> **INSTRUCTIONS FOR THE TASK**: Every line of the records below that holds the word "corners" belongs in the answer.
##### PROVIDED RECORDS #####
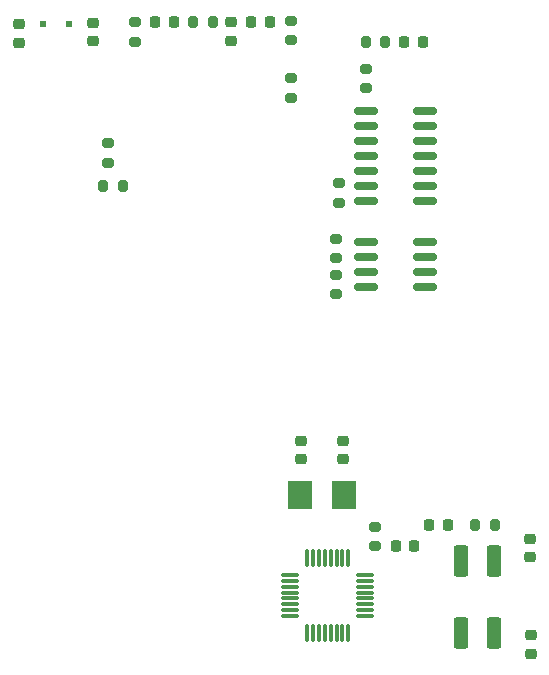
<source format=gtp>
G04 #@! TF.GenerationSoftware,KiCad,Pcbnew,(6.0.4-0)*
G04 #@! TF.CreationDate,2022-05-10T10:58:29-07:00*
G04 #@! TF.ProjectId,Labpass RFID Reader,4c616270-6173-4732-9052-464944205265,0.1.0*
G04 #@! TF.SameCoordinates,Original*
G04 #@! TF.FileFunction,Paste,Top*
G04 #@! TF.FilePolarity,Positive*
%FSLAX46Y46*%
G04 Gerber Fmt 4.6, Leading zero omitted, Abs format (unit mm)*
G04 Created by KiCad (PCBNEW (6.0.4-0)) date 2022-05-10 10:58:29*
%MOMM*%
%LPD*%
G01*
G04 APERTURE LIST*
G04 Aperture macros list*
%AMRoundRect*
0 Rectangle with rounded corners*
0 $1 Rounding radius*
0 $2 $3 $4 $5 $6 $7 $8 $9 X,Y pos of 4 corners*
0 Add a 4 corners polygon primitive as box body*
4,1,4,$2,$3,$4,$5,$6,$7,$8,$9,$2,$3,0*
0 Add four circle primitives for the rounded corners*
1,1,$1+$1,$2,$3*
1,1,$1+$1,$4,$5*
1,1,$1+$1,$6,$7*
1,1,$1+$1,$8,$9*
0 Add four rect primitives between the rounded corners*
20,1,$1+$1,$2,$3,$4,$5,0*
20,1,$1+$1,$4,$5,$6,$7,0*
20,1,$1+$1,$6,$7,$8,$9,0*
20,1,$1+$1,$8,$9,$2,$3,0*%
G04 Aperture macros list end*
%ADD10RoundRect,0.225000X-0.225000X-0.250000X0.225000X-0.250000X0.225000X0.250000X-0.225000X0.250000X0*%
%ADD11RoundRect,0.225000X0.225000X0.250000X-0.225000X0.250000X-0.225000X-0.250000X0.225000X-0.250000X0*%
%ADD12R,0.500000X0.500000*%
%ADD13R,2.000000X2.400000*%
%ADD14RoundRect,0.250000X-0.375000X-1.075000X0.375000X-1.075000X0.375000X1.075000X-0.375000X1.075000X0*%
%ADD15RoundRect,0.225000X-0.250000X0.225000X-0.250000X-0.225000X0.250000X-0.225000X0.250000X0.225000X0*%
%ADD16RoundRect,0.200000X0.200000X0.275000X-0.200000X0.275000X-0.200000X-0.275000X0.200000X-0.275000X0*%
%ADD17RoundRect,0.200000X-0.200000X-0.275000X0.200000X-0.275000X0.200000X0.275000X-0.200000X0.275000X0*%
%ADD18RoundRect,0.200000X-0.275000X0.200000X-0.275000X-0.200000X0.275000X-0.200000X0.275000X0.200000X0*%
%ADD19RoundRect,0.200000X0.275000X-0.200000X0.275000X0.200000X-0.275000X0.200000X-0.275000X-0.200000X0*%
%ADD20RoundRect,0.225000X0.250000X-0.225000X0.250000X0.225000X-0.250000X0.225000X-0.250000X-0.225000X0*%
%ADD21RoundRect,0.150000X-0.825000X-0.150000X0.825000X-0.150000X0.825000X0.150000X-0.825000X0.150000X0*%
%ADD22RoundRect,0.075000X0.675000X-0.075000X0.675000X0.075000X-0.675000X0.075000X-0.675000X-0.075000X0*%
%ADD23RoundRect,0.075000X0.075000X-0.675000X0.075000X0.675000X-0.075000X0.675000X-0.075000X-0.675000X0*%
%ADD24RoundRect,0.250000X0.375000X1.075000X-0.375000X1.075000X-0.375000X-1.075000X0.375000X-1.075000X0*%
G04 APERTURE END LIST*
D10*
X163042000Y-108458000D03*
X164592000Y-108458000D03*
D11*
X149516169Y-65882169D03*
X147966169Y-65882169D03*
D12*
X132502000Y-66040000D03*
X130302000Y-66040000D03*
D13*
X155775169Y-105922169D03*
X152075169Y-105922169D03*
D14*
X165733169Y-111510169D03*
X168533169Y-111510169D03*
D10*
X160184169Y-110238169D03*
X161734169Y-110238169D03*
D15*
X128270000Y-66040000D03*
X128270000Y-67590000D03*
D16*
X166916169Y-108460169D03*
X168566169Y-108460169D03*
D17*
X157644169Y-67566169D03*
X159294169Y-67566169D03*
D18*
X157644169Y-69789169D03*
X157644169Y-71439169D03*
D16*
X137091182Y-79760280D03*
X135441182Y-79760280D03*
D18*
X155104169Y-87252169D03*
X155104169Y-88902169D03*
D19*
X138086169Y-67532169D03*
X138086169Y-65882169D03*
D11*
X162476169Y-67566169D03*
X160926169Y-67566169D03*
D15*
X155703169Y-101322169D03*
X155703169Y-102872169D03*
D18*
X151294169Y-72262000D03*
X151294169Y-70612000D03*
D20*
X152147169Y-102872169D03*
X152147169Y-101322169D03*
D16*
X144690169Y-65882169D03*
X143040169Y-65882169D03*
D10*
X139838169Y-65882169D03*
X141388169Y-65882169D03*
D21*
X162659169Y-73408169D03*
X162659169Y-74678169D03*
X162659169Y-75948169D03*
X162659169Y-77218169D03*
X162659169Y-78488169D03*
X162659169Y-79758169D03*
X162659169Y-81028169D03*
X157709169Y-81028169D03*
X157709169Y-79758169D03*
X157709169Y-78488169D03*
X157709169Y-77218169D03*
X157709169Y-75948169D03*
X157709169Y-74678169D03*
X157709169Y-73408169D03*
D20*
X171526169Y-111172169D03*
X171526169Y-109622169D03*
D21*
X162659169Y-84457169D03*
X162659169Y-85727169D03*
X162659169Y-86997169D03*
X162659169Y-88267169D03*
X157709169Y-88267169D03*
X157709169Y-86997169D03*
X157709169Y-85727169D03*
X157709169Y-84457169D03*
D20*
X171626169Y-119322169D03*
X171626169Y-117772169D03*
D19*
X135851182Y-77760280D03*
X135851182Y-76110280D03*
D22*
X151258169Y-116150169D03*
X151258169Y-115650169D03*
X151258169Y-115150169D03*
X151258169Y-114650169D03*
X151258169Y-114150169D03*
X151258169Y-113650169D03*
X151258169Y-113150169D03*
X151258169Y-112650169D03*
D23*
X152683169Y-111225169D03*
X153183169Y-111225169D03*
X153683169Y-111225169D03*
X154183169Y-111225169D03*
X154683169Y-111225169D03*
X155183169Y-111225169D03*
X155683169Y-111225169D03*
X156183169Y-111225169D03*
D22*
X157608169Y-112650169D03*
X157608169Y-113150169D03*
X157608169Y-113650169D03*
X157608169Y-114150169D03*
X157608169Y-114650169D03*
X157608169Y-115150169D03*
X157608169Y-115650169D03*
X157608169Y-116150169D03*
D23*
X156183169Y-117575169D03*
X155683169Y-117575169D03*
X155183169Y-117575169D03*
X154683169Y-117575169D03*
X154183169Y-117575169D03*
X153683169Y-117575169D03*
X153183169Y-117575169D03*
X152683169Y-117575169D03*
D18*
X155358169Y-79504169D03*
X155358169Y-81154169D03*
D24*
X168533169Y-117604169D03*
X165733169Y-117604169D03*
D15*
X146214169Y-65882169D03*
X146214169Y-67432169D03*
D18*
X155104169Y-84204169D03*
X155104169Y-85854169D03*
D15*
X134530169Y-65910169D03*
X134530169Y-67460169D03*
D18*
X151294169Y-65723000D03*
X151294169Y-67373000D03*
X158406169Y-108588169D03*
X158406169Y-110238169D03*
M02*

</source>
#####
> **SOLVED EXERCISE**:
0 Rectangle with rounded corners*
0 $2 $3 $4 $5 $6 $7 $8 $9 X,Y pos of 4 corners*
0 Add a 4 corners polygon primitive as box body*
0 Add four circle primitives for the rounded corners*
0 Add four rect primitives between the rounded corners*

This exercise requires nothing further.